Strategy aims to reduce reliance on U.S. markets
Sault Ste. Marie has historically relied on exports to the United States, particularly in steel, fabrication, and forestry sectors. However, recent tariff measures have disproportionately affected the local economy, prompting the need for a more diversified approach to trade and investment.
The city’s FDI strategy will focus on opening access to new international markets while strengthening domestic supply chains. It also aims to position the region to participate more actively in key growth sectors, including defence, aerospace, critical minerals processing, and advanced manufacturing.
“This investment comes at a critical time for Sault Ste.
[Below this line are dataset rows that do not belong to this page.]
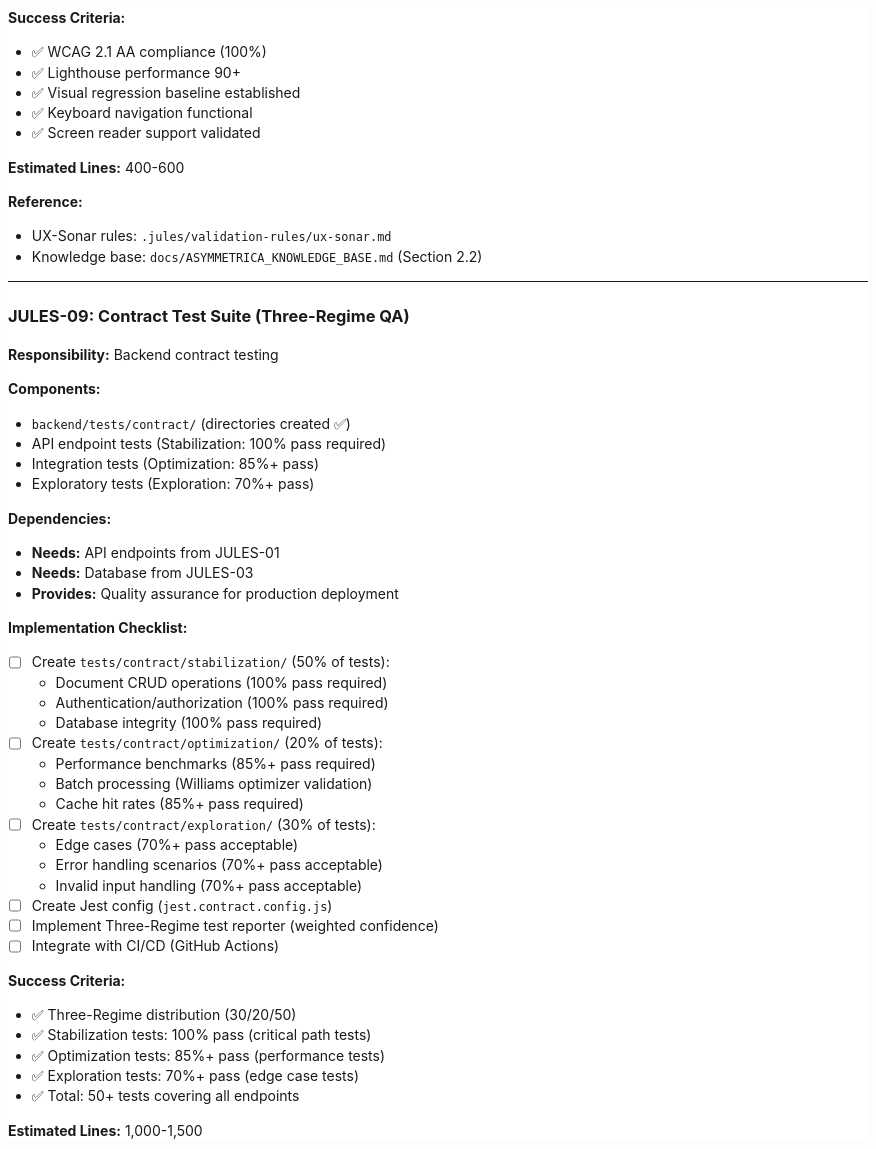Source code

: **Success Criteria:**
- ✅ WCAG 2.1 AA compliance (100%)
- ✅ Lighthouse performance 90+
- ✅ Visual regression baseline established
- ✅ Keyboard navigation functional
- ✅ Screen reader support validated

**Estimated Lines:** 400-600

**Reference:**
- UX-Sonar rules: `.jules/validation-rules/ux-sonar.md`
- Knowledge base: `docs/ASYMMETRICA_KNOWLEDGE_BASE.md` (Section 2.2)

---

### **JULES-09: Contract Test Suite (Three-Regime QA)**

**Responsibility:** Backend contract testing

**Components:**
- `backend/tests/contract/` (directories created ✅)
- API endpoint tests (Stabilization: 100% pass required)
- Integration tests (Optimization: 85%+ pass)
- Exploratory tests (Exploration: 70%+ pass)

**Dependencies:**
- **Needs:** API endpoints from JULES-01
- **Needs:** Database from JULES-03
- **Provides:** Quality assurance for production deployment

**Implementation Checklist:**
- [ ] Create `tests/contract/stabilization/` (50% of tests):
  - Document CRUD operations (100% pass required)
  - Authentication/authorization (100% pass required)
  - Database integrity (100% pass required)
- [ ] Create `tests/contract/optimization/` (20% of tests):
  - Performance benchmarks (85%+ pass required)
  - Batch processing (Williams optimizer validation)
  - Cache hit rates (85%+ pass required)
- [ ] Create `tests/contract/exploration/` (30% of tests):
  - Edge cases (70%+ pass acceptable)
  - Error handling scenarios (70%+ pass acceptable)
  - Invalid input handling (70%+ pass acceptable)
- [ ] Create Jest config (`jest.contract.config.js`)
- [ ] Implement Three-Regime test reporter (weighted confidence)
- [ ] Integrate with CI/CD (GitHub Actions)

**Success Criteria:**
- ✅ Three-Regime distribution (30/20/50)
- ✅ Stabilization tests: 100% pass (critical path tests)
- ✅ Optimization tests: 85%+ pass (performance tests)
- ✅ Exploration tests: 70%+ pass (edge case tests)
- ✅ Total: 50+ tests covering all endpoints

**Estimated Lines:** 1,000-1,500
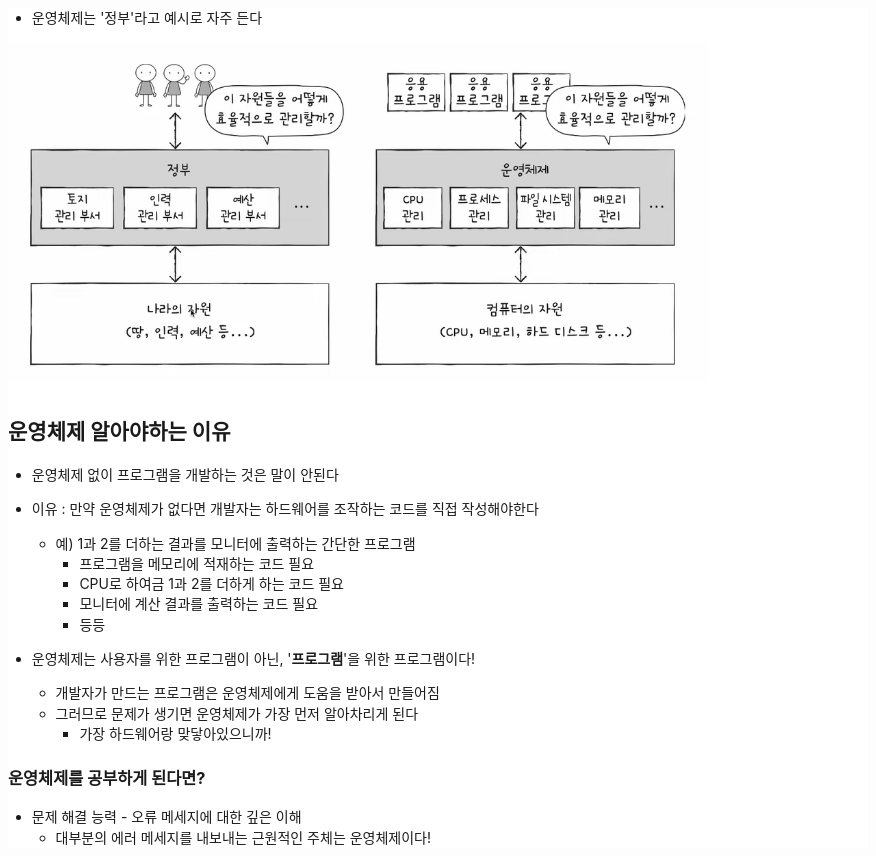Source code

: - 운영체제는 '정부'라고 예시로 자주 든다

<img alt="img_82.png" src="img2/img_82.png" width="700"/>

## 운영체제 알아야하는 이유

- 운영체제 없이 프로그램을 개발하는 것은 말이 안된다
- 이유 : 만약 운영체제가 없다면 개발자는 하드웨어를 조작하는 코드를 직접 작성해야한다
    - 예) 1과 2를 더하는 결과를 모니터에 출력하는 간단한 프로그램
        - 프로그램을 메모리에 적재하는 코드 필요
        - CPU로 하여금 1과 2를 더하게 하는 코드 필요
        - 모니터에 계산 결과를 출력하는 코드 필요
        - 등등

- 운영체제는 사용자를 위한 프로그램이 아닌, '**프로그램**'을 위한 프로그램이다!
    - 개발자가 만드는 프로그램은 운영체제에게 도움을 받아서 만들어짐
    - 그러므로 문제가 생기면 운영체제가 가장 먼저 알아차리게 된다
        - 가장 하드웨어랑 맞닿아있으니까!

### 운영체제를 공부하게 된다면?

- 문제 해결 능력 - 오류 메세지에 대한 깊은 이해
    - 대부분의 에러 메세지를 내보내는 근원적인 주체는 운영체제이다!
Marie, with workers and the broader local economy continuing to feel the impacts of trade uncertainty,” said Matthew Shoemaker, Mayor of Sault Ste. Marie. “With the province’s support, the City is advancing a Foreign Direct Investment Strategy that will strengthen our competitiveness, attract new investment and open the door to diversified markets. This is an important step toward building a more resilient, future-ready economy for our community.”
Part of broader tariff response strategy
The TICP is part of Ontario’s nearly $30 billion tariff relief and economic support plan, introduced to help communities and industries navigate disruptions caused by global trade tensions. The $40 million program specifically targets regions that have been disproportionately impacted by tariffs, offering funding for projects that enhance competitiveness and resilience.
In addition to supporting investment attraction strategies, the program encourages supply chain diversification and the development of new trade partnerships beyond the U.S. market. It operates alongside other provincial initiatives, including the Ontario Together Trade Fund and the Protect Ontario Financing Program.
Since its launch, the TICP has received more than 80 applications from municipalities, economic development groups, and industry organizations across the province. Applications under one funding stream remain open on a rolling basis, while another stream closed in September 2025.
Local industry remains central to provincial priorities
The investment underscores the province’s ongoing commitment to protecting industrial jobs in Northern Ontario, particularly in sectors vulnerable to trade disruptions. Sault Ste. Marie remains a critical hub for steel production, with companies such as Algoma Steel playing a key role in the regional economy.
Ontario has previously partnered with the federal government on a joint $500 million investment to support Algoma Steel’s transition and competitiveness in the face of tariff challenges.
As global economic uncertainty persists, provincial officials say targeted investments like the Sault Ste. Marie FDI strategy are essential to ensuring long-term stability. The government also continues to emphasize reducing regulatory barriers and improving investment readiness across priority sectors.
The latest funding announcement signals a continued shift toward economic diversification and resilience-building in trade-exposed communities, as Ontario seeks to position itself more competitively in an evolving global marketplace.